----- Data for analysis
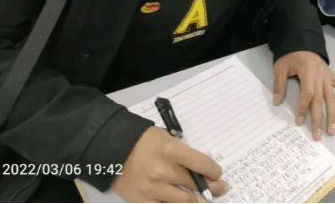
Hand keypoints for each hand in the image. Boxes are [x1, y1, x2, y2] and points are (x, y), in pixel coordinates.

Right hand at [113, 127, 227, 202]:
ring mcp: (152, 188)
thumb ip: (182, 153)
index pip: (202, 164)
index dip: (214, 171)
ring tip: (207, 200)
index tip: (218, 173)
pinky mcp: (142, 201)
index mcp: (171, 150)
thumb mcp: (167, 138)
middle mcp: (163, 171)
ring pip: (184, 201)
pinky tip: (185, 203)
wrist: (113, 149)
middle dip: (212, 187)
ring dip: (199, 201)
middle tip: (221, 187)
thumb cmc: (143, 140)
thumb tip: (200, 169)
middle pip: (195, 184)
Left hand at [273, 51, 334, 140]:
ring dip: (333, 115)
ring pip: (332, 98)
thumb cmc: (291, 54)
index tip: (299, 121)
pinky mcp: (332, 76)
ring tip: (332, 130)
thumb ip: (279, 83)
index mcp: (308, 71)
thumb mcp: (281, 66)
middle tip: (317, 135)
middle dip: (319, 119)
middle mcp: (321, 76)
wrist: (303, 40)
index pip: (307, 93)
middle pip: (320, 100)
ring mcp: (328, 76)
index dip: (303, 108)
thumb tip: (276, 102)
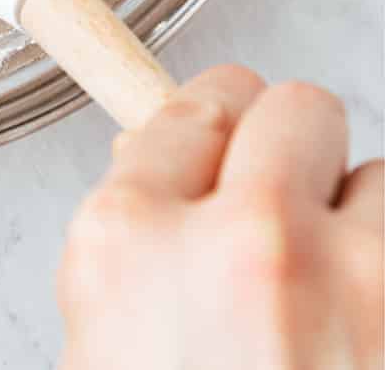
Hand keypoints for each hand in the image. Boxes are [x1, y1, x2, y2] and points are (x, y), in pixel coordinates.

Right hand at [58, 65, 383, 368]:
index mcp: (129, 242)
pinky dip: (382, 278)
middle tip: (276, 217)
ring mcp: (352, 282)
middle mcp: (245, 245)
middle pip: (294, 107)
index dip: (210, 135)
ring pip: (375, 177)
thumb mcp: (96, 349)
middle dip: (288, 152)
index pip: (195, 106)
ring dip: (351, 226)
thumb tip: (155, 167)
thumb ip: (128, 243)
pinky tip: (354, 333)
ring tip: (320, 300)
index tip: (219, 149)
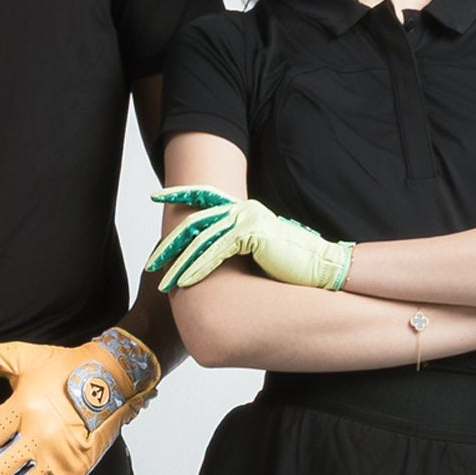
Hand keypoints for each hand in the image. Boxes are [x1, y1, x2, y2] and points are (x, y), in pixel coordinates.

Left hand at [147, 185, 352, 291]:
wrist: (323, 266)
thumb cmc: (292, 263)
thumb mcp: (258, 248)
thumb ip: (236, 244)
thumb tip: (211, 254)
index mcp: (242, 210)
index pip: (205, 198)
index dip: (180, 194)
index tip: (156, 196)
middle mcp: (241, 210)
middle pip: (196, 224)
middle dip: (171, 245)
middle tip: (152, 262)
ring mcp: (246, 220)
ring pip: (202, 240)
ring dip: (181, 263)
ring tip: (164, 280)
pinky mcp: (251, 234)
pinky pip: (217, 252)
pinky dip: (199, 268)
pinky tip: (185, 281)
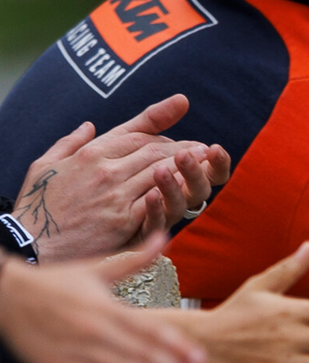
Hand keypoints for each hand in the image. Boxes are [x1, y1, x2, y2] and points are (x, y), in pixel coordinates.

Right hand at [0, 240, 207, 362]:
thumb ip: (134, 260)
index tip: (200, 356)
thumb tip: (163, 236)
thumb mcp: (94, 269)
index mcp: (104, 306)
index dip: (176, 344)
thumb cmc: (52, 283)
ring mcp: (75, 349)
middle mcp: (92, 328)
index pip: (148, 328)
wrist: (4, 294)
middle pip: (140, 352)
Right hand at [13, 96, 232, 259]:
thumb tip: (90, 126)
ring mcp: (114, 193)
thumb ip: (69, 143)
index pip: (133, 132)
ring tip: (207, 160)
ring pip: (159, 171)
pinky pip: (156, 200)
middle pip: (152, 149)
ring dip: (186, 165)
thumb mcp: (44, 165)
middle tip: (203, 146)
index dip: (160, 122)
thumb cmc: (39, 205)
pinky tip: (192, 187)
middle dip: (182, 146)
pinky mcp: (123, 218)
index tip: (181, 106)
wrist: (35, 242)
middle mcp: (103, 168)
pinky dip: (176, 191)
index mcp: (88, 153)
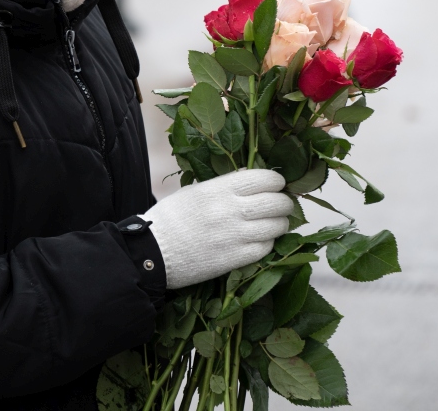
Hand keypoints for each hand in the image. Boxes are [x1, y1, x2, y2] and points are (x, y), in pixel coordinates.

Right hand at [140, 170, 291, 288]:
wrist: (154, 251)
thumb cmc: (171, 217)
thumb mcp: (195, 191)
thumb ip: (223, 186)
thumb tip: (250, 179)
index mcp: (219, 189)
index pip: (264, 178)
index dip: (276, 180)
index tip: (276, 184)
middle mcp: (231, 210)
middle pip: (276, 202)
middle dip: (284, 202)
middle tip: (281, 205)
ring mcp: (236, 235)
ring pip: (276, 226)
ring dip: (279, 223)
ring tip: (274, 223)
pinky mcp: (236, 258)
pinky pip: (266, 247)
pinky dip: (268, 242)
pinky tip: (261, 240)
----------
- [Instructions to follow]: From the first line of the records down through the line containing "middle mcp: (321, 76)", transcribe exactly those lines and no others, both ends kept, pictures dropped.

- [Answer box]:
Hand keypoints for each hand in the image. Boxes are [x1, y1, x2, y2] and points are (x, y), in pixel coordinates.

Right hand at [113, 127, 227, 202]:
ring mcp: (152, 188)
thumb ip: (182, 153)
index pip: (202, 164)
index dip: (214, 171)
ring tip: (207, 200)
index tip: (218, 173)
pinky mcp: (142, 201)
index mcp: (171, 150)
thumb mcp: (167, 138)
middle mcp: (163, 171)
ring pip: (184, 201)
pinky tip: (185, 203)
wrist: (113, 149)
middle dip: (212, 187)
ring dip: (199, 201)
middle tip: (221, 187)
thumb cmc: (143, 140)
thumb tip: (200, 169)
middle pip: (195, 184)
Left hand at [273, 51, 334, 140]:
ring dip: (333, 115)
ring pip: (332, 98)
thumb cmc: (291, 54)
index tip: (299, 121)
pinky mcp: (332, 76)
ring tip: (332, 130)
thumb ip: (279, 83)
index mcp: (308, 71)
thumb mcp: (281, 66)
middle tip: (317, 135)
middle dip: (319, 119)
middle mcp: (321, 76)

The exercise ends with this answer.